Despite the lack of progress on denuclearization, inter-Korean relations have seen rapid improvement, which South Korea says could help facilitate the denuclearization process and improve US-North Korea relations.

The Koreas completed the removal of guard posts and firearms within the Joint Security Area on Thursday, fulfilling part of the inter-Korean military agreement to reduce cross-border tensions. But it triggered concerns over a lack of “prior consultations” between South Korea and the US.

South Korea’s request for exemptions to the UN and US sanctions -- for the purpose of establishing an inter-Korean liaison office and carrying out projects to connect and modernize railways and roads across the Koreas -- also raised alarm bells in Washington, with critics saying those steps could undermine the US-led pressure campaign.

North Korean leader Kim Jong-un (Yonhap)

Sanctions relief and the end-of-war declaration have been part of Pyongyang’s demands to build mutual trust with the US as it takes denuclearization steps, since the North committed to the “complete denuclearization” of the Korean Peninsula at the June 12 summit with the US.

Moon has backed the efforts. He rallied international support for the easing of sanctions against the North during his visit to Europe earlier this month, saying such a move could help bring about denuclearization.

China and Russia have also begun to call publicly for sanctions relief to encourage the North to further denuclearize, signaling a crack in the US-led pressure campaign.

“Since the Singapore summit, North Korea has successfully shifted attention away from denuclearization and instead on the steps the US and others have to take to reduce tensions and improve tensions,” Klingner said.

When it comes to declaring an end to the 1950-53 Korean War, it could be “very historic, but also a meaningless feel-good gesture” that will only have serious consequences for maintaining sanctions and the stationing of the US troops and the United Nations Command in Seoul, Klingner said.

If things are different and Kim is willing to denuclearize this time, North Korea should first provide “a complete, verified data declaration” and then accept a “detailed, clear agreement,” he said. 
Bruce Klingner, former CIA deputy division chief for Korea and current senior fellow at the conservative Heritage Foundation. (Yonhap)


Amid rapidly developing inter-Korean relations, efforts to denuclearize the Korean Peninsula have seen little progress since the June 12 summit.

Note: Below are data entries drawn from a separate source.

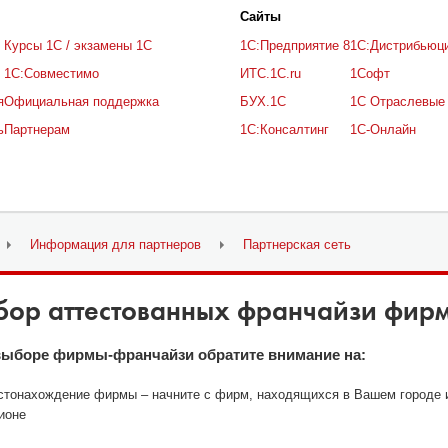
Cайты
Курсы 1С / экзамены 1С
1С:Предприятие 8
1С:Дистрибьюц
1С:Совместимо
ИТС.1C.ru
1Софт
я
Официальная поддержка
БУХ.1С
1С Отраслевые
ь
Партнерам
1С:Консалтинг
1С-Онлайн
Информация для партнеров
Партнерская сеть
бор аттестованных франчайзи фирм
выборе фирмы-франчайзи обратите внимание на:
тонахождение фирмы – начните с фирм, находящихся в Вашем городе 
ионе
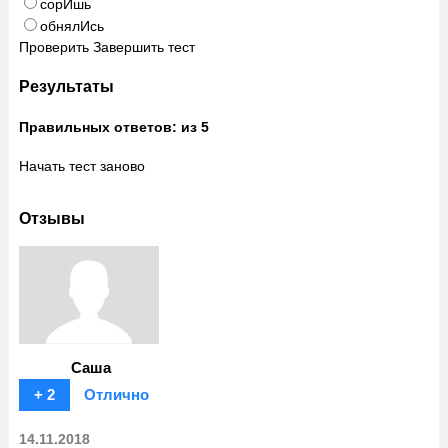
сорИшь
обнялИсь
Проверить
Завершить тест
Результаты
Правильных ответов:
из 5
Начать тест заново
Отзывы
Саша
+ 2
Отлично
14.11.2018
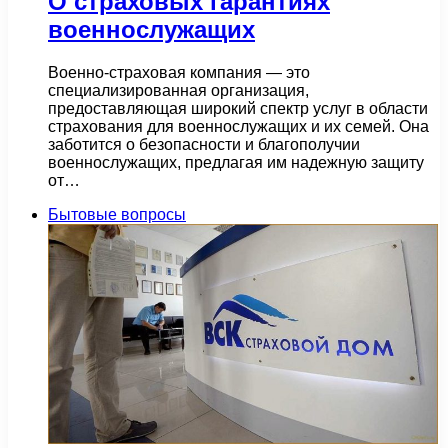
О страховых гарантиях
военнослужащих
Военно-страховая компания — это
специализированная организация,
предоставляющая широкий спектр услуг в области
страхования для военнослужащих и их семей. Она
заботится о безопасности и благополучии
военнослужащих, предлагая им надежную защиту
от…
Бытовые вопросы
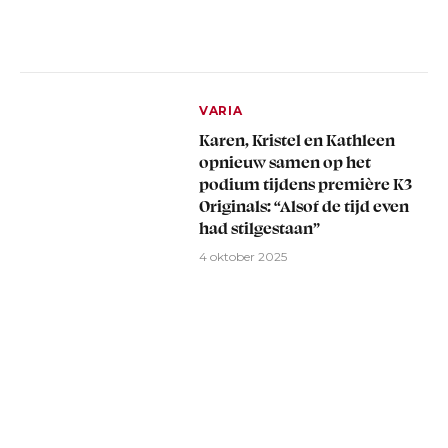
VARIA
Karen, Kristel en Kathleen
opnieuw samen op het
podium tijdens première K3
Originals: “Alsof de tijd even
had stilgestaan”
4 oktober 2025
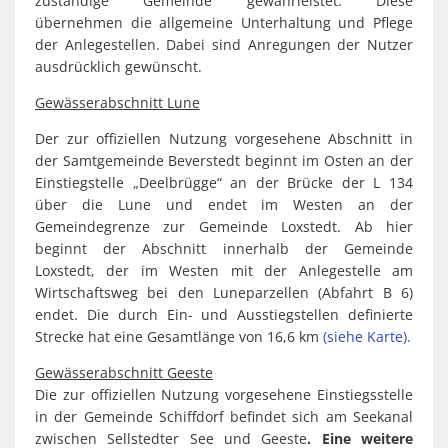
zuständige Gemeinde gewährleistet. Diese
übernehmen die allgemeine Unterhaltung und Pflege
der Anlegestellen. Dabei sind Anregungen der Nutzer
ausdrücklich gewünscht.
Gewässerabschnitt Lune
Der zur offiziellen Nutzung vorgesehene Abschnitt in
der Samtgemeinde Beverstedt beginnt im Osten an der
Einstiegstelle „Deelbrügge“ an der Brücke der L 134
über die Lune und endet im Westen an der
Gemeindegrenze zur Gemeinde Loxstedt. Ab hier
beginnt der Abschnitt innerhalb der Gemeinde
Loxstedt, der im Westen mit der Anlegestelle am
Wirtschaftsweg bei den Luneparzellen (Abfahrt B 6)
endet. Die durch Ein- und Ausstiegstellen definierte
Strecke hat eine Gesamtlänge von 16,6 km
(siehe Karte).
Gewässerabschnitt Geeste
Die zur offiziellen Nutzung vorgesehene Einstiegsstelle
in der Gemeinde Schiffdorf befindet sich am Seekanal
zwischen Sellstedter See und Geeste
. Eine weitere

The US said the two sides were working to arrange a second summit.

The US has offered to hold working-level talks in Vienna, Austria, and Pompeo said he expected to meet with his North Korean counterpart within 10 days or so to discuss details of the second summit and the next steps toward denuclearization, but so far North Korea has yet to respond, according to diplomatic sources.

“After the Singapore summit, I think it became clear there was some difficulty on the US-North Korea side. And those difficulties in some ways have yet to be completely resolved,” Scott Snyder, director of the US-Korea policy program at the Council on Foreign Relations, told the reporters.

Comparing the current situation to that of two wheels attached by an axle, Snyder said, “The axle is the US-South Korea alliance."

“But somehow over the course of the past month, I somehow am detecting some emerging gaps between the US and South Korea that I think we need to work hard to manage in order to keep the axle intact," he said.

“But what I can tell you is a car won’t move if the axle is not straight and holding the two wheels together."